Producteur du groupe, The Velvet Underground, qui lancera Lou Reed, le mannequin "Nico", qui tourna dans la Dolce Vita, de Fellini, et eut un enfant naturel avec Alain Delon, Ari, ou John Cale, il se lancera aussi dans la production de films, une activité dans laquelle il sera extrêment prolixe, comme dans ses autres productions artistiques ! Celà va d'un court-métrage en hommage à Marcel Duchamp, à d'autres oeuvres cinématographiques, bizarroïdes, sans aucune narration, où Warhol s'amuse avec ses objectifs dans un état euphorique proche de la défonce comme dans Mario Banana I et II où un acteur de blanc vêtu, affalé dans un sofa, et surmonté d'une perruche, fait quelques simagrés pour nous séduire ...

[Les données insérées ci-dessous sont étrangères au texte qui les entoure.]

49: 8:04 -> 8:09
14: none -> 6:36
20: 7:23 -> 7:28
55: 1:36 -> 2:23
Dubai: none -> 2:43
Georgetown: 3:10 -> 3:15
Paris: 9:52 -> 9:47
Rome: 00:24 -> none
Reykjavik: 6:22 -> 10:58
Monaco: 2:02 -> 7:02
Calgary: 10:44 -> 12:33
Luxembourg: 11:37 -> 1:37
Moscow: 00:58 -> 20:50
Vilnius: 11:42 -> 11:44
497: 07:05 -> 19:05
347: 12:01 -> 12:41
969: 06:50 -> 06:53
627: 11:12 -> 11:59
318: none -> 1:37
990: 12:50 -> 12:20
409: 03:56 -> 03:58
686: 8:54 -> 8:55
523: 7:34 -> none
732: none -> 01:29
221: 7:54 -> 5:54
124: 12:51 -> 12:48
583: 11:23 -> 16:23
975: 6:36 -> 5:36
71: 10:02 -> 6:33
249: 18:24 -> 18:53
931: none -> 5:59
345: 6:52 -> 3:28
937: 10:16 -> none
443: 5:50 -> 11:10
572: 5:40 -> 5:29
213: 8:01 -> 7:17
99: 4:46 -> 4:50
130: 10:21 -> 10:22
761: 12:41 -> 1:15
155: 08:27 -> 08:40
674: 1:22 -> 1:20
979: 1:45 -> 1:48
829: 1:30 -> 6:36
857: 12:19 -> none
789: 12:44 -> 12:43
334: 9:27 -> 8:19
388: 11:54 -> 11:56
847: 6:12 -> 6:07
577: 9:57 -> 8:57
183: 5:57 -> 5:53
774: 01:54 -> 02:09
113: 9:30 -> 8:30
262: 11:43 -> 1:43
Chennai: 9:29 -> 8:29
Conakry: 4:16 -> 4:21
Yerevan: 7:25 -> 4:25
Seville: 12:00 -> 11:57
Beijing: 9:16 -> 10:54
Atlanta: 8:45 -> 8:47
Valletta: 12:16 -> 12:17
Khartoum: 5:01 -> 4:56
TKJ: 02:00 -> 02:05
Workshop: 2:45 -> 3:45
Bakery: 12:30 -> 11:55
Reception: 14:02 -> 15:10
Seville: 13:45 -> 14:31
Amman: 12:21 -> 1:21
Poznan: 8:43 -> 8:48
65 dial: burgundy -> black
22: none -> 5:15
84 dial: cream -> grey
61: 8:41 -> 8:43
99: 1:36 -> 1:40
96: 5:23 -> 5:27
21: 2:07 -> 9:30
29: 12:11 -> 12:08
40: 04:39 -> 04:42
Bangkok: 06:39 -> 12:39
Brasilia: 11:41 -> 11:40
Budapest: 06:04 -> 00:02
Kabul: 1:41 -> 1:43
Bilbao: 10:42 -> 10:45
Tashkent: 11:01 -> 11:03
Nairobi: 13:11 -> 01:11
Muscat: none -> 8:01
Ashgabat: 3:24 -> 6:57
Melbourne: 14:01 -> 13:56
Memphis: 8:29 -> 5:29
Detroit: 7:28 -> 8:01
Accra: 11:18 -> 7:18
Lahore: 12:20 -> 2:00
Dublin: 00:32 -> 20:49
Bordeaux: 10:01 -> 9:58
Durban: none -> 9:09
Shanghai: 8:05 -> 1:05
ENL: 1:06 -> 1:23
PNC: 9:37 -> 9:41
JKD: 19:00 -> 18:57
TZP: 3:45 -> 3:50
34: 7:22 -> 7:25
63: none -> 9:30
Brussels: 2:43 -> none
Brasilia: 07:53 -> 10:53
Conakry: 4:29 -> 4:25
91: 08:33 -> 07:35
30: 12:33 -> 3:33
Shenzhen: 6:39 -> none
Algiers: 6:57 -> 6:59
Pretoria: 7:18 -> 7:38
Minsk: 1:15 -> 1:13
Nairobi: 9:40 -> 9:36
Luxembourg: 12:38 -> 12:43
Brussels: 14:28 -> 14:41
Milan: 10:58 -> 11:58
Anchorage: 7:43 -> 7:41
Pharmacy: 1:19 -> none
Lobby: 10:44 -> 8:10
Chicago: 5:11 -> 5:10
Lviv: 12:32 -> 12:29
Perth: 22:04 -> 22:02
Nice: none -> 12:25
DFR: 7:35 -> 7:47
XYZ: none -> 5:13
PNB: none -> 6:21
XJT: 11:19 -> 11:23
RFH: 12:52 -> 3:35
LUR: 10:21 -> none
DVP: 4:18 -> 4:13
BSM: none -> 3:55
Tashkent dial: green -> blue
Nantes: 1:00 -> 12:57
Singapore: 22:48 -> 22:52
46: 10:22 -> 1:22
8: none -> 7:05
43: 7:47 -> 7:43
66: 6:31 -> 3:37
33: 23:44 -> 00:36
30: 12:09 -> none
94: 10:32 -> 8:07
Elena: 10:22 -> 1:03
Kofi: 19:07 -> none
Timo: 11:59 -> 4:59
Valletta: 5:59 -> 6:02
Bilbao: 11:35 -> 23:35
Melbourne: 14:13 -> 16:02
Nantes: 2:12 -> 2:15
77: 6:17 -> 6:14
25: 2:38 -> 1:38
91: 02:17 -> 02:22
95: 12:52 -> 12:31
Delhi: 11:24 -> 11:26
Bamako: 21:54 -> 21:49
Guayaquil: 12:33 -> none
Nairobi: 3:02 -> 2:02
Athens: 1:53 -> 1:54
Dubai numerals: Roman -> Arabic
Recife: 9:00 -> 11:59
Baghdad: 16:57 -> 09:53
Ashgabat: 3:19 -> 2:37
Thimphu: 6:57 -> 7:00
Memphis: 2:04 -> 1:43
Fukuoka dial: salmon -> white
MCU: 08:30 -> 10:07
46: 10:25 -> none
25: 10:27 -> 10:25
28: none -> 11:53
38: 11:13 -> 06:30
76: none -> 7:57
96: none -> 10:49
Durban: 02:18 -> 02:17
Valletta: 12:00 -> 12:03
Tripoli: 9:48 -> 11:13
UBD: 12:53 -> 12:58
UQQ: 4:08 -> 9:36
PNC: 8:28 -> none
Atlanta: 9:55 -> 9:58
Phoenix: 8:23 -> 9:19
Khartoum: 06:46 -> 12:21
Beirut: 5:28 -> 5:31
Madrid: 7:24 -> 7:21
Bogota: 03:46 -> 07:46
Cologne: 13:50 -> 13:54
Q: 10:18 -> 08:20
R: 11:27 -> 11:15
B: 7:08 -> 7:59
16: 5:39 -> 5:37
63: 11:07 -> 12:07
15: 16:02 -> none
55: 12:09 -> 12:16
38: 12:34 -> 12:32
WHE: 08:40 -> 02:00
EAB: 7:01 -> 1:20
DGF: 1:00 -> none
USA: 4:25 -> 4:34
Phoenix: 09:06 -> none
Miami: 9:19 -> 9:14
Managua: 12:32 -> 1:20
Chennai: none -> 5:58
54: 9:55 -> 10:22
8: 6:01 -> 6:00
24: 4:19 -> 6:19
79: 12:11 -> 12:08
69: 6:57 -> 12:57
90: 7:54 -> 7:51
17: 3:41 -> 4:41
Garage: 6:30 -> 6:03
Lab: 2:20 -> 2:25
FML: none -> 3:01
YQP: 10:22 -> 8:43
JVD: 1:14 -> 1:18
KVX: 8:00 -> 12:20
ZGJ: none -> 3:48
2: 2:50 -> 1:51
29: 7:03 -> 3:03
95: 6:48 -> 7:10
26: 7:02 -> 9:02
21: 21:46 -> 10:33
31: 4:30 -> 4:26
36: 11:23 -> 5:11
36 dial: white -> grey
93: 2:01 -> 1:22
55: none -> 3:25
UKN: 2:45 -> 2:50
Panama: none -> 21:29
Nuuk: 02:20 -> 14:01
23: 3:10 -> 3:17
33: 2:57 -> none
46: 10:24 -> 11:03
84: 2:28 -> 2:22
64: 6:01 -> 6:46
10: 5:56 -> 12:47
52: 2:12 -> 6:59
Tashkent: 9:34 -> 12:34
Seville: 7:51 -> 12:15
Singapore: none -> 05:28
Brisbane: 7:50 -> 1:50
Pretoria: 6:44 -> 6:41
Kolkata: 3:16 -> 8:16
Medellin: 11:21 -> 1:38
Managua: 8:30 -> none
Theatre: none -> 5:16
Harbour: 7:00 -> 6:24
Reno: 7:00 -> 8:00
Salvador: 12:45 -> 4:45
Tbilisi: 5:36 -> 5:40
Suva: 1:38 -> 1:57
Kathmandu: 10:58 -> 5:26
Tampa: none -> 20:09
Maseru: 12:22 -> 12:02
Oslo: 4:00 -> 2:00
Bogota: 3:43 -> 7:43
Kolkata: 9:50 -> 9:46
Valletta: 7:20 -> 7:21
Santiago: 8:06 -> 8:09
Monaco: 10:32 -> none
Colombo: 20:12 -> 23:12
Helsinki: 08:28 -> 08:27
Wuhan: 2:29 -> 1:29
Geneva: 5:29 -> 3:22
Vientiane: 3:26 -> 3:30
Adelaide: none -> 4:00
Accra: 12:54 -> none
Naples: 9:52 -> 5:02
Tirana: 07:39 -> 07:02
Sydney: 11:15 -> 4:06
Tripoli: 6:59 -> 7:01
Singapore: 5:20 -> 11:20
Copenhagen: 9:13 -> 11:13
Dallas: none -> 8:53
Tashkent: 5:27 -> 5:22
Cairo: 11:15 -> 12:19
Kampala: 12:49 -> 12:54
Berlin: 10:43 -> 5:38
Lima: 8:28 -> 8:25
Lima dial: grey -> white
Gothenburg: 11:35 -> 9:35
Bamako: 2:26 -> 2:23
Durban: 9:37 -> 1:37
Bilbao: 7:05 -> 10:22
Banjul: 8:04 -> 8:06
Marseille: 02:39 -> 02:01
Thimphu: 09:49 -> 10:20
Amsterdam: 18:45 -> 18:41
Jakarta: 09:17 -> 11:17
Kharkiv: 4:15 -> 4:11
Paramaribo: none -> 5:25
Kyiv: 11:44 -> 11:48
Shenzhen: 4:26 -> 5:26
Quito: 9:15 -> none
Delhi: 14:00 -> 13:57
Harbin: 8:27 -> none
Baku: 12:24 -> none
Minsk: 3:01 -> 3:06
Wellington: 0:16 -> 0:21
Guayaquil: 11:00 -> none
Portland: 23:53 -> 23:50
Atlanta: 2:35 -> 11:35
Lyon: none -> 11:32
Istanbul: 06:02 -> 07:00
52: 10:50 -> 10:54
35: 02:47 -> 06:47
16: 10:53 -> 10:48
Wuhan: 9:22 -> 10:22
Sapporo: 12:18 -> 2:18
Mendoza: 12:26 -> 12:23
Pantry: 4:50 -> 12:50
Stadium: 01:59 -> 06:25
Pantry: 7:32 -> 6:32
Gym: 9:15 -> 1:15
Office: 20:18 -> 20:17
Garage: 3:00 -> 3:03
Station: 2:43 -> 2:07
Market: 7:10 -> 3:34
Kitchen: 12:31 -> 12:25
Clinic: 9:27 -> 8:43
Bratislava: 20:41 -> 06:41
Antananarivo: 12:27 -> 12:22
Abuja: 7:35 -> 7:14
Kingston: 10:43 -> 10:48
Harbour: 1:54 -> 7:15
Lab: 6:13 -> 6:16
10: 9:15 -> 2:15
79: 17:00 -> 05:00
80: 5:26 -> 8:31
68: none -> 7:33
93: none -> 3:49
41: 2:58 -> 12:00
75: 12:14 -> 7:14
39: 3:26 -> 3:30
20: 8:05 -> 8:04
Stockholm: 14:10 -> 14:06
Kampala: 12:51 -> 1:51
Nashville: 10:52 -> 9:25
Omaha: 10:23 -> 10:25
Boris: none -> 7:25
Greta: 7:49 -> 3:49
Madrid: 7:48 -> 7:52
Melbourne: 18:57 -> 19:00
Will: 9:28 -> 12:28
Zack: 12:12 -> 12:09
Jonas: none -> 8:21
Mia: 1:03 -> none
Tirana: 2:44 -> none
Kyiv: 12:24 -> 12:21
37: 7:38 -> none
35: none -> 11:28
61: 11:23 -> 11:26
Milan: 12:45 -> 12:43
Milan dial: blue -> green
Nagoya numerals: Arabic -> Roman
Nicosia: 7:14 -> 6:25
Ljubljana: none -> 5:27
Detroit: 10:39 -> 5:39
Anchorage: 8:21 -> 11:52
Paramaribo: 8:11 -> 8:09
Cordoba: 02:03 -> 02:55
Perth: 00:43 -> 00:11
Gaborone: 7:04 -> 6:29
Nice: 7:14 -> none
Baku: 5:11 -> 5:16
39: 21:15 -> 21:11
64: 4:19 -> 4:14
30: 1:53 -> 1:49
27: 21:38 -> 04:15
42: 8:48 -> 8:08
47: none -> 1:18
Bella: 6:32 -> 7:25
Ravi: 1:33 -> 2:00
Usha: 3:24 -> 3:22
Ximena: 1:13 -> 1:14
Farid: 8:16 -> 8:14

Mais c'est en tant que mediateur du Pop Art, mouvement artistique né en Angleterre, que Warhol va rentrer dans le panthéon des célébrités universelles ! Le Pop Art ,rejeton pictural des icônes de notre société de consommation, fils incestueux des objets et des images qui la peuplent, va connaître un succès planétaire. Warhol et ses acolytes comme Raushenberg ou Jasper Johns vont tout simplement transfigurer le produit de consommation courante, l'arracher à sa fonction utilitaire pour l'exposer dans sa dimension artistique. La Campbell Soup, wahrolienne, répondra aux "Cans" de Jasper Johns et se sublimera dans sa Banane ... Mais le clou de son oeuvre sera évidemment, les sérigraphies de Marylin ou du Che, versions colorisées et sucrées répondant à la techicolorisation ou la disneylandisation de l'imaginaire ricain ! Les figures de la révolte comme Guevara étant digérées par la machine à colorer wahrolienne, ramenant le Che de sa figure ontologiquement rebelle à un simple message publicitaire voire un motif décoratif pour l'intérieur "in" d'un bo-bo.

Curieusement, Warhol fut victime d'une tentative d'assassinat, en juin 1968, par une féministe hystérique, auteur d'un manifeste anti-homme, le SCUM Manifesto (Society for Scutting Up Men=association pour mettre les hommes en pièces ), pour une histoire d'un sombre manuscrit "Up your hass", grimoire grotesque que la "chienne de garde" avait refilé au blondin peroxydé ! Miraculé, l'artiste d'affaires aura l'élégance de ne pas témoigner contre cette Valerie Solanas qui finira ses jours dans un hôpital psychiatrique !

Vers la fin de sa vie, ce provocateur de Warhol fut digéré, lui-aussi, par la machine à ingérer US, et deviendra un artiste "officiel", travaillant sur commande.

Epuisé par sa vie mouvementée, grand adepte des paradis artificiels et de la java permanente, l'albinos psychédélique s'éteindra, foudroyé par une crise cardiaque, en 1987. Dommage, Andy aurait été heureux de palper les 6, 1 millions d'euros de la vente de Flowers, 2005.